Чья-то рука погладила ее шелковистые темные волосы.
– Чего сидишь, Ксения? Ложись-ка да засни хорошенько, касатка моя! – промолвил над ее ухом голос матери.
Ксения обернулась:
– Неохота еще, матушка.
– А ведь время. Вишь, уж тьма совсем.
– Посижу еще маленько.
– Ну, посиди, посиди, не неволю. Пусть тебе последние деньки девичества слаще покажутся…
Царевна встрепенулась:
– Как последние?
– Чай, знаешь уж да притворяешься!
– Матушка! Ей-ей, не знаю!
– Небось, тебе Федюша не шепнул на ушко?
– Ни словечка.
– Тебя ведь сватают.
– Ну?!
– За королевича!
– За того же самого? – упавшим голосом спросила царевна.
– Нет! О том и думать забыли! Иного сватают. Красавец, говорят, такой, что заглядеться можно.
– Ах, и про того то же говорили, – поникнув головою, сказала Ксения.
– Нет, про этого не врут.
– А скоро он прибудет сюда?
– Уж встречь ему посланы бояре к Неве-реке…

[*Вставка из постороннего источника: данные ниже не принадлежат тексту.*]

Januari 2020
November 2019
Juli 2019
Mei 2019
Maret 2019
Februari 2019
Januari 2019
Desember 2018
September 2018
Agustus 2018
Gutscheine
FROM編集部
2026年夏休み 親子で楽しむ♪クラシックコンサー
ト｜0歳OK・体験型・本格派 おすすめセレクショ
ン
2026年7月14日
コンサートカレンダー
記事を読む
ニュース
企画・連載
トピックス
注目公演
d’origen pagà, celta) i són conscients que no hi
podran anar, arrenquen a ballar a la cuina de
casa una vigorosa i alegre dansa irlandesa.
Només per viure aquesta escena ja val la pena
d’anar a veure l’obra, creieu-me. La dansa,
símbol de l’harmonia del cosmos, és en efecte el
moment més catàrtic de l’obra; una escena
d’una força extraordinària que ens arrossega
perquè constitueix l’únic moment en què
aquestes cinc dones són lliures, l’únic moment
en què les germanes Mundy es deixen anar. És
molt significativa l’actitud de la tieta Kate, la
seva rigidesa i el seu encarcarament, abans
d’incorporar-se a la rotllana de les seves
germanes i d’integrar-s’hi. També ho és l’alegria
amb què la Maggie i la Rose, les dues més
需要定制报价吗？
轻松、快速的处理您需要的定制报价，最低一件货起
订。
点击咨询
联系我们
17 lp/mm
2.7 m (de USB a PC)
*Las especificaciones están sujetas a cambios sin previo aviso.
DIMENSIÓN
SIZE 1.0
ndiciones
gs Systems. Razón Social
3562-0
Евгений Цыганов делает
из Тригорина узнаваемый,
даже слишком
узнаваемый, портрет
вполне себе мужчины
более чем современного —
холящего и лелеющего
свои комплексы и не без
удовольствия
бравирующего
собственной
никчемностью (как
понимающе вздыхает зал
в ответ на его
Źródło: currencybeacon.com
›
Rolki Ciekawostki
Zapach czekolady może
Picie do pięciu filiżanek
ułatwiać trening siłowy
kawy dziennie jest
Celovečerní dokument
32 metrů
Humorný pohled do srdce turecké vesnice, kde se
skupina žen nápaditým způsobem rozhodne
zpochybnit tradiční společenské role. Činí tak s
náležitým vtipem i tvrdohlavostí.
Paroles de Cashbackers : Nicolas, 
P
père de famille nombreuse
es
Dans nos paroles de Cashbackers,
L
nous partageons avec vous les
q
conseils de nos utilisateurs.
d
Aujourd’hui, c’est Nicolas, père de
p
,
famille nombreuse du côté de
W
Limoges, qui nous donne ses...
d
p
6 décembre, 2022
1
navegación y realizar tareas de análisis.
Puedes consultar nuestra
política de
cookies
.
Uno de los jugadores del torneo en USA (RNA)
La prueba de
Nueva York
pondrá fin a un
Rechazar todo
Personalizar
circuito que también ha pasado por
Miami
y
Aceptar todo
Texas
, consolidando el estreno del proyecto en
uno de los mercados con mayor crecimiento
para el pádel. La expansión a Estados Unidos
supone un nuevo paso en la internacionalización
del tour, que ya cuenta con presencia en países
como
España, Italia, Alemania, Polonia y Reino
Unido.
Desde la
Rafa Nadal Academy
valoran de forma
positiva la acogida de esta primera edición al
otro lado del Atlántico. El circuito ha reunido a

Ксения сама не знала, радоваться ей этому известию или нет. Правда, предстояло расстаться с этим опостылевшим теремом, но зато… Ах, это «зато»! Зачем оно здесь замешалось! Приходится выходить замуж за немчина белобрысого, за немилого – что новый жених может оказаться совсем непохожим на прежнего, в это Ксения не верила: у ней сложилось убеждение, что все «басурмане» белобрысы и противны.
Поэтому, когда царица спросила ее:
– Рада ль, девушка, вести такой? – царевна почти искренне ответила:
– Лучше б мне остаться с тобой и с батюшкой!
– И-и, полно, не век ведь тебе свой в терему вековать, – сказала царица Марья и отошла от взволнованной Ксении.
– Затепли свечу и сбитню подай! – приказала холопке молодая боярыня Авдотья Тихоновна, одиноко сидевшая в потемневшем покое.
При свете принесенной свечи можно было заметить, что лицо боярыни сумрачно. Какая-то дума заставляла Авдотью Тихоновну хмурить брови, и теперь морщинка над переносьем, обыкновенно малозаметная, стала глубокой и придавала злое выражение лицу. Пар тонкою струйкой поднимался из поставленной на стол чашки горячего сбитня. Авдотья Тихоновна взяла чашку, сделала несколько глотков и поставила обратно на стол.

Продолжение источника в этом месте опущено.